Pompeo, in his speech on Monday aimed at laying out the Trump administration’s policy on Iran, had said that the US would not separate negotiations over Iran’s nuclear programme from other issues like regional conflicts and missile development. He also laid down 12 conditions for Iran, including putting an end to launches of nuclear-capable ballistic missiles and withdrawing all forces under Iranian command from Syria.

Khamenei compared Donald Trump to his predecessors, particularly George W Bush, “the other neocons, and [Ronald] Reagan”, saying that he “will be lost in history”. The ayatollah told Iranian officials that Tehran “cannot interact” with the US government because it does not stick to its commitments.

He was hinting at Trump’s decision earlier this month to pull the US out of the landmark nuclear deal, known as the Joint Comprehensive Plan of Action (JCPOA), struck between Iran and the world’s six major powers in Vienna in 2015.

He said: “[The Americans] threatened [us] and went against their commitments. This is an answer to all those who, repeatedly, over time asked me: ‘Why don’t we negotiate with the US, or why don’t we develop relations with the US?’”

Khamenei said the US had previously squandered chances of rapprochement with Iran during the presidency of the former reformist president Mohammad Khatami, when George W Bush labeled Tehran part of the “axis of evil”.

Since the US withdrew from the deal, the Europeans have been scrambling to salvage the agreement, even taking measures to nullify the effect of Trump imposing sanctions on any non-US firm that continues to do business with Iran.

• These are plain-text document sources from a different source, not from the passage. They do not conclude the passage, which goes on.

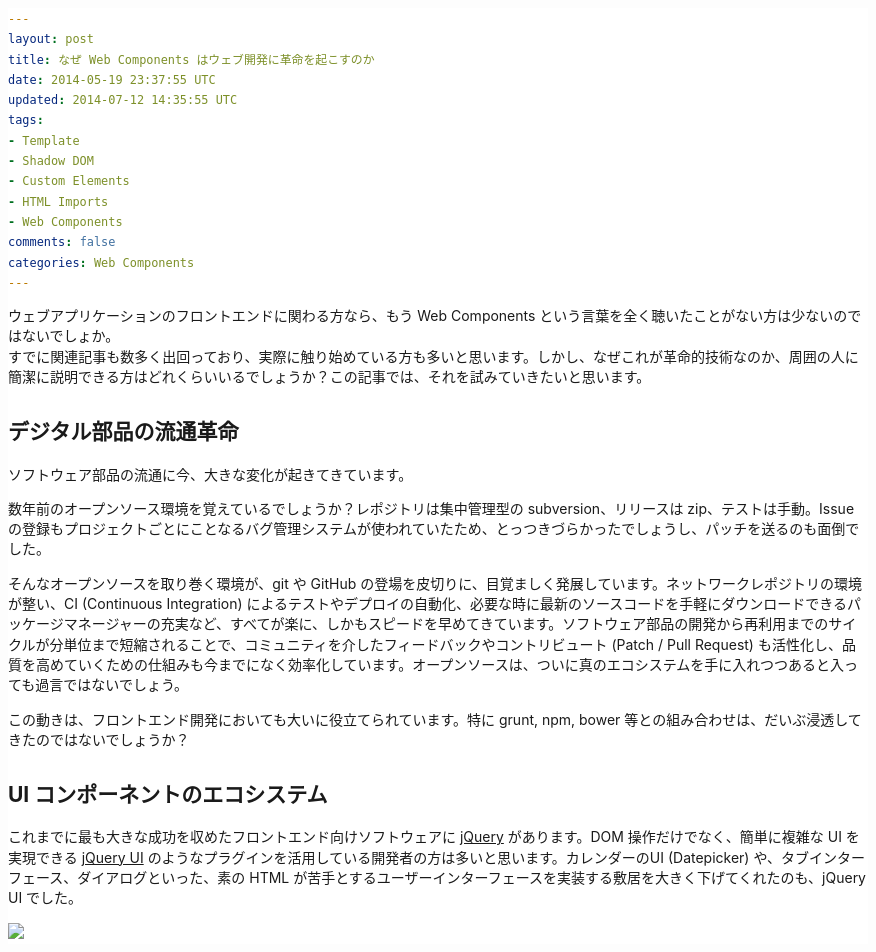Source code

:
 ```yaml
---           
layout: post
title: なぜ Web Components はウェブ開発に革命を起こすのか
date: 2014-05-19 23:37:55 UTC
updated: 2014-07-12 14:35:55 UTC
tags:
- Template
- Shadow DOM
- Custom Elements
- HTML Imports
- Web Components
comments: false
categories: Web Components
---
```


<div class="separator" style="text-align: center;"><object class="BLOGGER-youtube-video" classid="clsid:D27CDB6E-AE6D-11cf-96B8-444553540000" codebase="http://download.macromedia.com/pub/shockwave/cabs/flash/swflash.cab#version=6,0,40,0" data-thumbnail-src="https://ytimg.googleusercontent.com/vi/T5y_lmLngAk/0.jpg" height="315" width="560"><param name="movie" value="https://youtube.googleapis.com/v/T5y_lmLngAk&source=uds&cc_lang_pref=ja&cc_load_policy=1" /><param name="bgcolor" value="#FFFFFF" /><param name="allowFullScreen" value="true" /><embed width="560" height="315"  src="https://youtube.googleapis.com/v/T5y_lmLngAk&source=uds&cc_lang_pref=ja&cc_load_policy=1" type="application/x-shockwave-flash" allowfullscreen="true"></embed></object></div>
  
ウェブアプリケーションのフロントエンドに関わる方なら、もう Web Components という言葉を全く聴いたことがない方は少ないのではないでしょか。  
すでに関連記事も数多く出回っており、実際に触り始めている方も多いと思います。しかし、なぜこれが革命的技術なのか、周囲の人に簡潔に説明できる方はどれくらいいるでしょうか？この記事では、それを試みていきたいと思います。  

## デジタル部品の流通革命
ソフトウェア部品の流通に今、大きな変化が起きてきています。  
  
数年前のオープンソース環境を覚えているでしょうか？レポジトリは集中管理型の subversion、リリースは zip、テストは手動。Issue の登録もプロジェクトごとにことなるバグ管理システムが使われていたため、とっつきづらかったでしょうし、パッチを送るのも面倒でした。  
  
そんなオープンソースを取り巻く環境が、git や GitHub の登場を皮切りに、目覚ましく発展しています。ネットワークレポジトリの環境が整い、CI (Continuous Integration) によるテストやデプロイの自動化、必要な時に最新のソースコードを手軽にダウンロードできるパッケージマネージャーの充実など、すべてが楽に、しかもスピードを早めてきています。ソフトウェア部品の開発から再利用までのサイクルが分単位まで短縮されることで、コミュニティを介したフィードバックやコントリビュート (Patch / Pull Request) も活性化し、品質を高めていくための仕組みも今までになく効率化しています。オープンソースは、ついに真のエコシステムを手に入れつつあると入っても過言ではないでしょう。  
  
この動きは、フロントエンド開発においても大いに役立てられています。特に grunt, npm, bower 等との組み合わせは、だいぶ浸透してきたのではないでしょうか？  

## UI コンポーネントのエコシステム
これまでに最も大きな成功を収めたフロントエンド向けソフトウェアに [jQuery](http://jquery.com/) があります。DOM 操作だけでなく、簡単に複雑な UI を実現できる [jQuery UI](http://jqueryui.com/) のようなプラグインを活用している開発者の方は多いと思います。カレンダーのUI (Datepicker) や、タブインターフェース、ダイアログといった、素の HTML が苦手とするユーザーインターフェースを実装する敷居を大きく下げてくれたのも、jQuery UI でした。  
  

[![](http://3.bp.blogspot.com/-GoHPt1aa4Ko/U3oPR4DsaOI/AAAAAAAAsPA/xxC4YVCyb0s/s1600/jquery-ui-delta.png)](http://3.bp.blogspot.com/-GoHPt1aa4Ko/U3oPR4DsaOI/AAAAAAAAsPA/xxC4YVCyb0s/s1600/jquery-ui-delta.png)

Khamenei said he was pessimistic about the three European countries involved in the nuclear deal, the UK, France and Germany, because, he said, they have proved that on the most sensitive issues they follow the US. “Of course, Europe will not stand in the United States’ way. Let’s be realistic and not count on probabilities,” he said.

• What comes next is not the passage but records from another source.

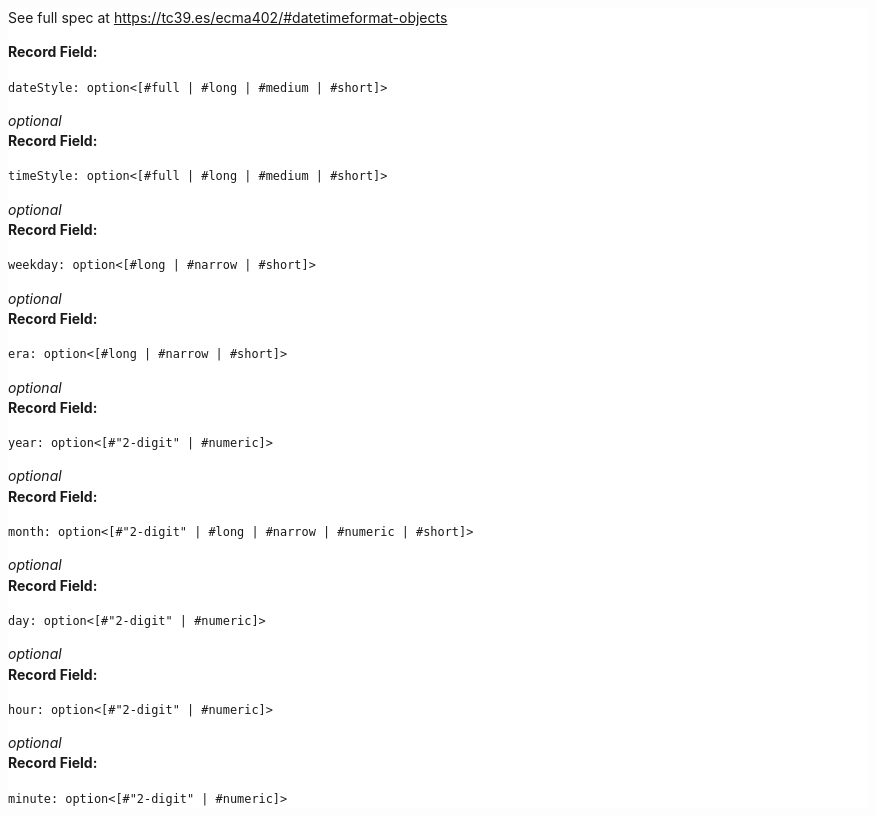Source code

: See full spec at https://tc39.es/ecma402/#datetimeformat-objects

**Record Field:**

```rescript
dateStyle: option<[#full | #long | #medium | #short]>
```

 *optional*  
**Record Field:**

```rescript
timeStyle: option<[#full | #long | #medium | #short]>
```

 *optional*  
**Record Field:**

```rescript
weekday: option<[#long | #narrow | #short]>
```

 *optional*  
**Record Field:**

```rescript
era: option<[#long | #narrow | #short]>
```

 *optional*  
**Record Field:**

```rescript
year: option<[#"2-digit" | #numeric]>
```

 *optional*  
**Record Field:**

```rescript
month: option<[#"2-digit" | #long | #narrow | #numeric | #short]>
```

 *optional*  
**Record Field:**

```rescript
day: option<[#"2-digit" | #numeric]>
```

 *optional*  
**Record Field:**

```rescript
hour: option<[#"2-digit" | #numeric]>
```

 *optional*  
**Record Field:**

```rescript
minute: option<[#"2-digit" | #numeric]>
```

He laid down six conditions for Europe if it wants Iran to remain in the agreement, including a halt to objecting to Iran’s missile tests or regional behaviour.

“Europe must guarantee that Iran’s oil will be completely sold. If the US can damage the sale of our oil, we must be able to sell as much oil as we want,” he said. “If the Europeans linger over our demands, Iran has the right to resume its nuclear activities. When we see that the JCPOA was useless, one way forward is to restart those halted activities.”

This week, a group of prominent Iranian and American academics and public figures, including Noam Chomsky and the Iranian actor Taraneh Alidoosti, reached out to the EU foreign policy chief, Federica Mogherini, asking her in a public letter to make sure the west delivered on its promises under the agreement.

They said: “The Iranian people backed peace and diplomacy. Now it is the responsibility of the international community to demonstrate that they made the right decision and that the promises that were made will be carried out and effectively realised.”